[DATA TO EXAMINE — start]

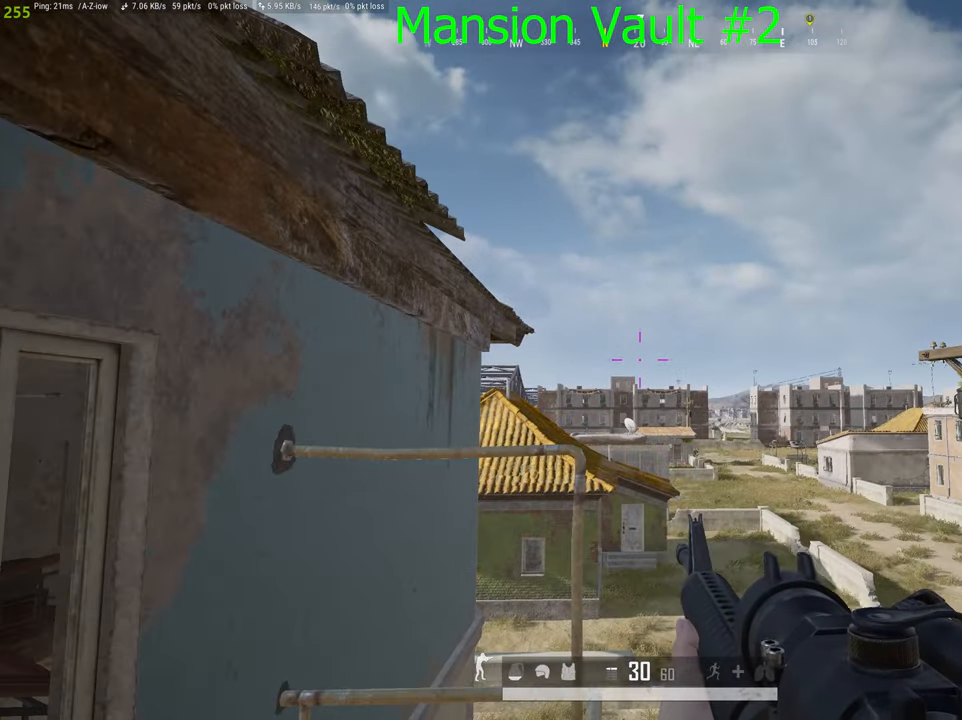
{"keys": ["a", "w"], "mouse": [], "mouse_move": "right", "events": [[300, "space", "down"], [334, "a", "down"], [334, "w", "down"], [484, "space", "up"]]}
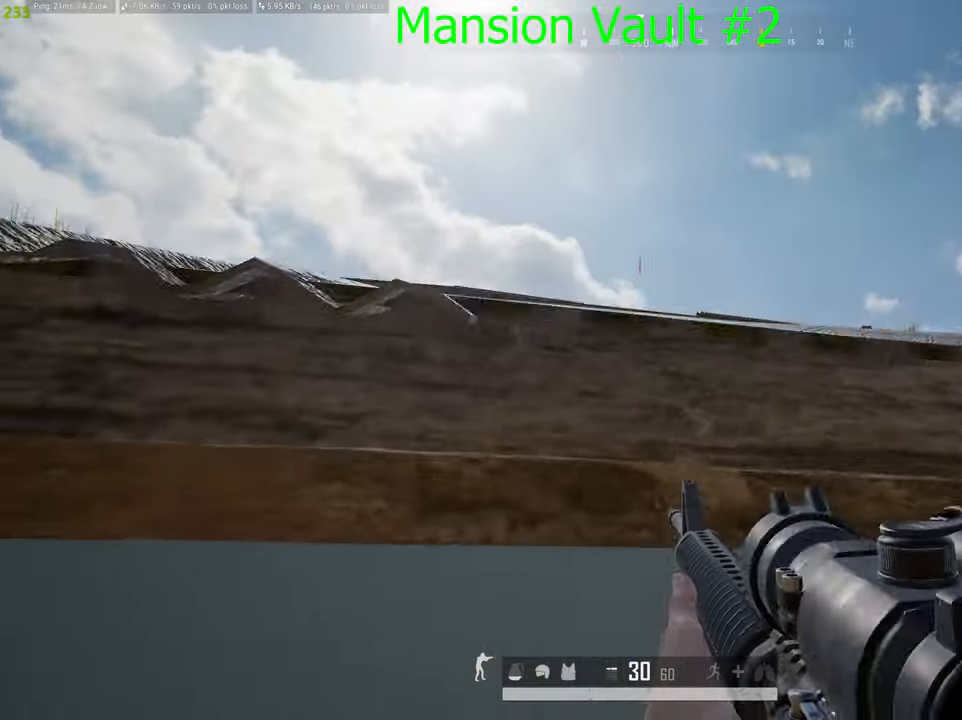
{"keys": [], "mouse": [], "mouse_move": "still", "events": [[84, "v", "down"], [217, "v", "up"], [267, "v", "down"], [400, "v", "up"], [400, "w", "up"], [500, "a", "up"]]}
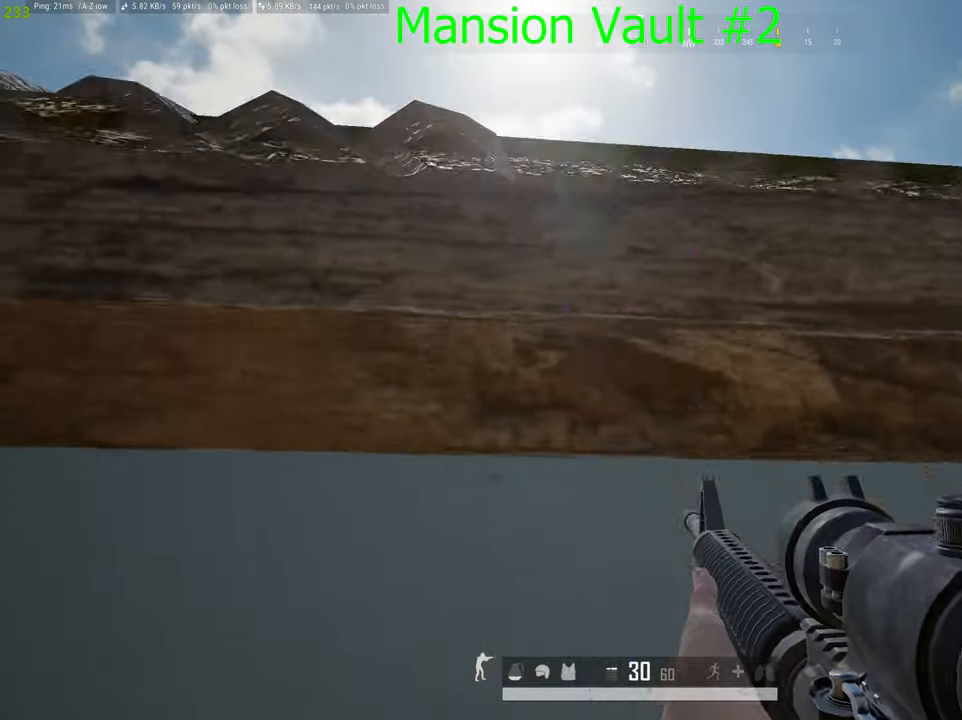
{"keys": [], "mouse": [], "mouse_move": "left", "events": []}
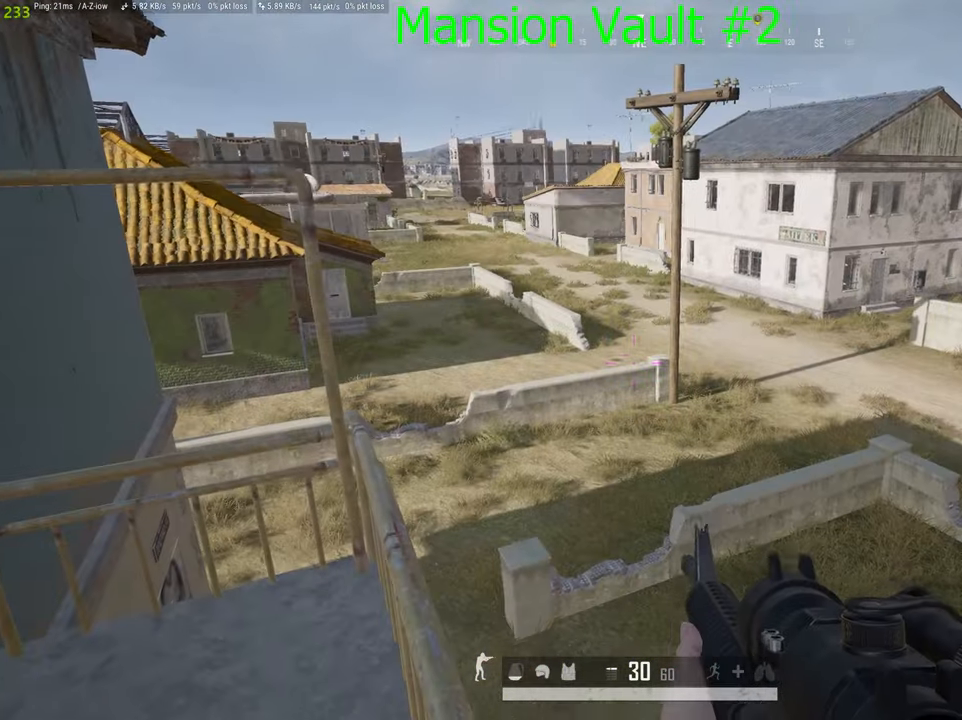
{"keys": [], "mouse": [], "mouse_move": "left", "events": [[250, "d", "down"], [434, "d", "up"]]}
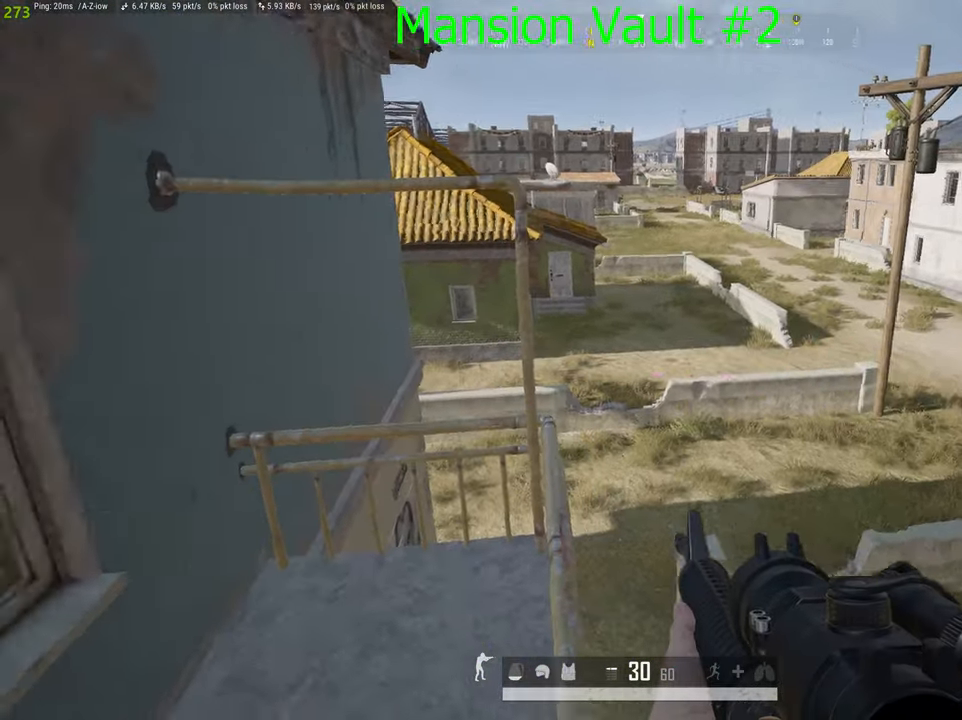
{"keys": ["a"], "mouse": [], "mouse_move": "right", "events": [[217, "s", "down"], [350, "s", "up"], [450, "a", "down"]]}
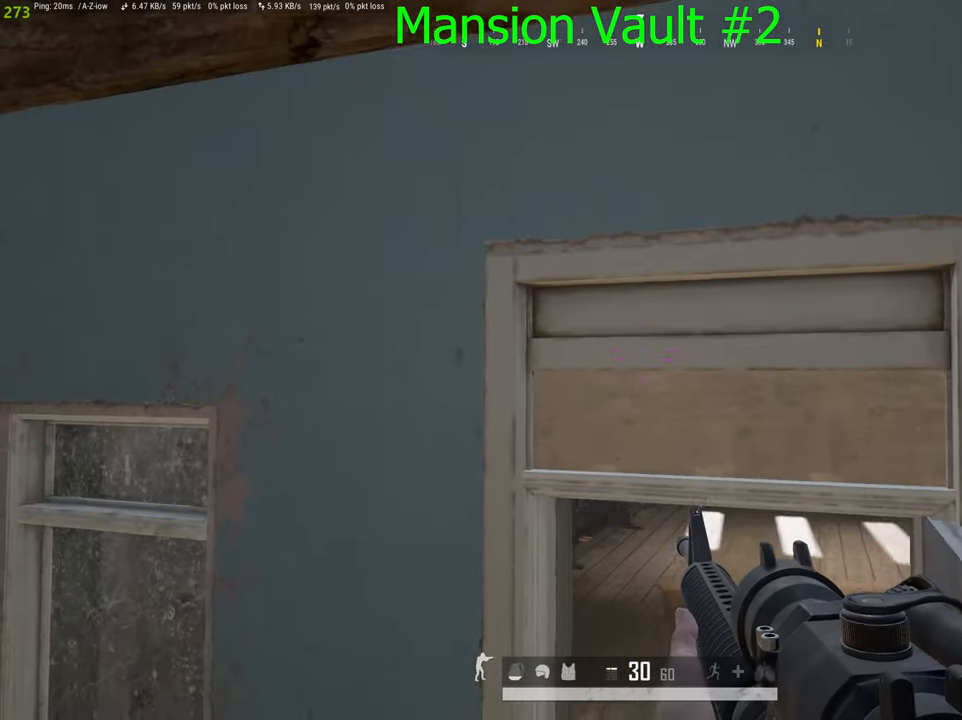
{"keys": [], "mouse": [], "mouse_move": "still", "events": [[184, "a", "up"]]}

[DATA TO EXAMINE — finish]

# THE TASK:
Look over the listing above and copy each line that contains "right".

# SOLVED PROBLEM:
{"keys": ["a", "w"], "mouse": [], "mouse_move": "right", "events": [[300, "space", "down"], [334, "a", "down"], [334, "w", "down"], [484, "space", "up"]]}
{"keys": ["a"], "mouse": [], "mouse_move": "right", "events": [[217, "s", "down"], [350, "s", "up"], [450, "a", "down"]]}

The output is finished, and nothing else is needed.